Share Article

It is not often that a business can boast to be fully booked out a year in advance – in only its third year of operation. 

The good fortune of Clearwater Safari game farm, a 3 000-hectare hunting destination 85 km from Kimberley in the Northern Cape, is perhaps a sign of the revival of the South African tourism industry. But it is just as likely the result of the vision and hard work that husband and wife Heine and Stefanie Deysel put into the project. 

“We’re blessed,” says Stefanie, who remembers the day, scarcely three years ago, when she and Heine scanned the farm from its highest point and knew that they had found what they were looking for. They had driven all the way from Germiston, where they owned and ran a gym together, to see if the advertised farm could fit Heine’s lifelong dream of owning a hunting farm. 

But they also knew that a difficult road lay ahead. As beautiful as it was, the farm was used to breed game and was in no state to host overseas hunting parties. And could they raise enough finance to buy and upgrade it?

They set about selling the Germiston gym business that they had spent years building up with remarkable success. Stefanie and Heine met each other in a gym in the early 2000s in Heidelberg where they both went to school. Stefanie worked as a bookkeeper and Heine as a personal trainer before he bought the struggling gym for R300 000. 

Where the previous owner was running it remotely, Heine threw himself into it, investing everything he could in new equipment and marketing. When he moved it to new premises, Stefanie joined the business on a full-time basis, and the couple found they made a formidable entrepreneurial team. Stefanie remembers one particular month in which they managed to double their membership. When the Covid-19 pandemic hit, the gym had no debts, and they got through the five months of lockdown relatively unscathed. 

Heine and Stefanie managed to sell the gym for a whopping R6 million, twenty times the value for which they bought it. But it was nowhere near enough to seal their purchase of Clearwater farm. They tried to raise bank finance, but to no avail. Eventually, they came to an agreement with the farm’s owner, a businessman from Kimberley. He would get the proceeds from the sale of the gym, plus some more, and in addition they agreed to pay the annual instalments of a Landbank loan that he had taken out on the farm.  

With every last cent of their savings committed to the project, the Deysel family moved to the farm. “We started with a bang,” says Stefanie. The truck with all of their household goods got stuck in the muddy road leading up to the farm as record rains fell. The advantage was that they quickly got to know all of the neighbouring farmers who came to help them out. 

Heine and Stefanie, who were joined by her sister and brother-in-law on the farm, immediately started the intense work of upgrading it to become an international hunting destination. Most of the work centred around fixing up the lodge on top of the hill where they first fell in love with the place. Today it provides luxury accommodation for up to 16 hunters and boasts a professionally run kitchen. 

For Stefanie, the most difficult part of starting the business was the uncertainty of meeting the annual Landbank that they had agreed to pay. In the first year they had just managed to book enough local hunters to meet their obligations. The second year was even better with an increasing number of overseas hunters.

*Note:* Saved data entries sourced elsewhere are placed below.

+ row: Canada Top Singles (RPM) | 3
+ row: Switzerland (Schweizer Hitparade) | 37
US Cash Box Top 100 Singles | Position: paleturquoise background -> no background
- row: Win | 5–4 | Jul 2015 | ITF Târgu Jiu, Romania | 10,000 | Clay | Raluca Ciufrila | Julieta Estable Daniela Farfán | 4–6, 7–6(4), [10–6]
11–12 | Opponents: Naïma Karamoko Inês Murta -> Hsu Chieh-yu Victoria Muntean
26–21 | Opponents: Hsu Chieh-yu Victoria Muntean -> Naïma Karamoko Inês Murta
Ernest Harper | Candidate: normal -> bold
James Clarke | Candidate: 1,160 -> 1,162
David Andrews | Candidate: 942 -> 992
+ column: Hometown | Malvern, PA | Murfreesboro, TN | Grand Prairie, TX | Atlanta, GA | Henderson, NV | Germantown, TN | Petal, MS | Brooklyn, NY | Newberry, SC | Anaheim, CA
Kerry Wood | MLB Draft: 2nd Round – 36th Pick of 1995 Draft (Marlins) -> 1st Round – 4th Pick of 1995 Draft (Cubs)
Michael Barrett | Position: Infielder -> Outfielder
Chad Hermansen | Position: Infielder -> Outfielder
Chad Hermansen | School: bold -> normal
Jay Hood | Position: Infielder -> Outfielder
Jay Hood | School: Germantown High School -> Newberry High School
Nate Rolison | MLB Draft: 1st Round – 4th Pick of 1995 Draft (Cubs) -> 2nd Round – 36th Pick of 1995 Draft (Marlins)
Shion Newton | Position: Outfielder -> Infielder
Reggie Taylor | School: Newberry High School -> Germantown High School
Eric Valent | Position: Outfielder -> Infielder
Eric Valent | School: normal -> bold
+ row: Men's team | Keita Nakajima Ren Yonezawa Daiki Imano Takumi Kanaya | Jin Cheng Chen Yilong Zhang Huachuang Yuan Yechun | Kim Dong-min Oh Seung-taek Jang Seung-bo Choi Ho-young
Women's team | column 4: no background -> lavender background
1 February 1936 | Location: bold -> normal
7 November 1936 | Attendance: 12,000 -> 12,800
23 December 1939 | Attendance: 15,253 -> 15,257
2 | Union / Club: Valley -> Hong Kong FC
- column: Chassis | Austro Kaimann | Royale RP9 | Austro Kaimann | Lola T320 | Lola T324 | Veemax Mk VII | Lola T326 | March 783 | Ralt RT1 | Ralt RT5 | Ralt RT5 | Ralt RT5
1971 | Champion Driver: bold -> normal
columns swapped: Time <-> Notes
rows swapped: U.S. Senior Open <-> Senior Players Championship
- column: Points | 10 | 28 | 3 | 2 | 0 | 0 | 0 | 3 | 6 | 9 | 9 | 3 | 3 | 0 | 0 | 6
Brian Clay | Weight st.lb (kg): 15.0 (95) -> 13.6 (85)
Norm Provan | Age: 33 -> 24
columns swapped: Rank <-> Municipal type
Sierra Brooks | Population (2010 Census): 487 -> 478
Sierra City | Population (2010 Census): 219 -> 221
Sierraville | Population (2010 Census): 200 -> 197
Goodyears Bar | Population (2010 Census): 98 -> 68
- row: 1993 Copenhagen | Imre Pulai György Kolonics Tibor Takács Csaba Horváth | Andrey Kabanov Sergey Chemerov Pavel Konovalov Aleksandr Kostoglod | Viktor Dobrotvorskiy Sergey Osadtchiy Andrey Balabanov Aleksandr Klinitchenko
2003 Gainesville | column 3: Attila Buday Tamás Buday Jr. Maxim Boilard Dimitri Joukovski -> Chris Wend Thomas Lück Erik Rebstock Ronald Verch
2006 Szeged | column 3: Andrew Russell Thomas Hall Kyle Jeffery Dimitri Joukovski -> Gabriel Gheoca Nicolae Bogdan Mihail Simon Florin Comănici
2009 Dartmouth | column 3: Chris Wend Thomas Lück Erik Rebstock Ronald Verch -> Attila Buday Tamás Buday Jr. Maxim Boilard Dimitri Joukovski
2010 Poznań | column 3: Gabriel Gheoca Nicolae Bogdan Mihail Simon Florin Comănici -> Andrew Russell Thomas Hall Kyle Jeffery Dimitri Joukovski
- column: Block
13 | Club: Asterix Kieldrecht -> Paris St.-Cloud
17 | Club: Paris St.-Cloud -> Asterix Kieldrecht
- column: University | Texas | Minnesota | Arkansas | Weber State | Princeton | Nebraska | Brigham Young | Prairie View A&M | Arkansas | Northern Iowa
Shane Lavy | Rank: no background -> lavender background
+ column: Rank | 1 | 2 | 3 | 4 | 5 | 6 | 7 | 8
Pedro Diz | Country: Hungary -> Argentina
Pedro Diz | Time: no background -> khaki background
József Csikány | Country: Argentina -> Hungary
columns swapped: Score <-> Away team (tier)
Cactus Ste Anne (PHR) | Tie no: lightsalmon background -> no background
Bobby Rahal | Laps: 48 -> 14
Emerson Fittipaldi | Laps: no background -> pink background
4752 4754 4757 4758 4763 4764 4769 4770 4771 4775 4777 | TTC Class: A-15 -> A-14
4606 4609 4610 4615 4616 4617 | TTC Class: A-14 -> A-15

Then came two breakthroughs. The first was to sign a deal with a top performing “outfitter”, a professional organiser of hunting excursions, to use Clearwater as his main destination. It was through his work that they are now fully booked for the whole of next year. 

The second was to approach Business Partners Limited for finance. The Deysels had the annual Landbank instalment hanging over them, as well as repayments to the previous owner, who felt exposed by still being liable for the Landbank loan. With Business Partners Ltd  finance, structured as a five-year loan, they were able to pay off both the previous owner and the Landbank. 

None of this has done anything to dampen the Deysels’ entrepreneurial drive. Apart from the daily work of maintaining the 27 different mammalian species on the farm and entertaining their overseas guests, they have started breeding with goats to diversify their business and have turned veld maintenance into an income stream by processing dead thorn trees into firewood. The couple are now thinking of acquiring a further 3 000 hectares and putting up a second lodge, and maybe, says Stefanie, “in another dream for another time”, starting a cattle farm.

Stefanie says that their first few years on Clearwater farm were as intense as could be expected, but of late, despite their busyness, they have become used to the deep peace that only the bushveld can offer. “We’re just never going back,” she says.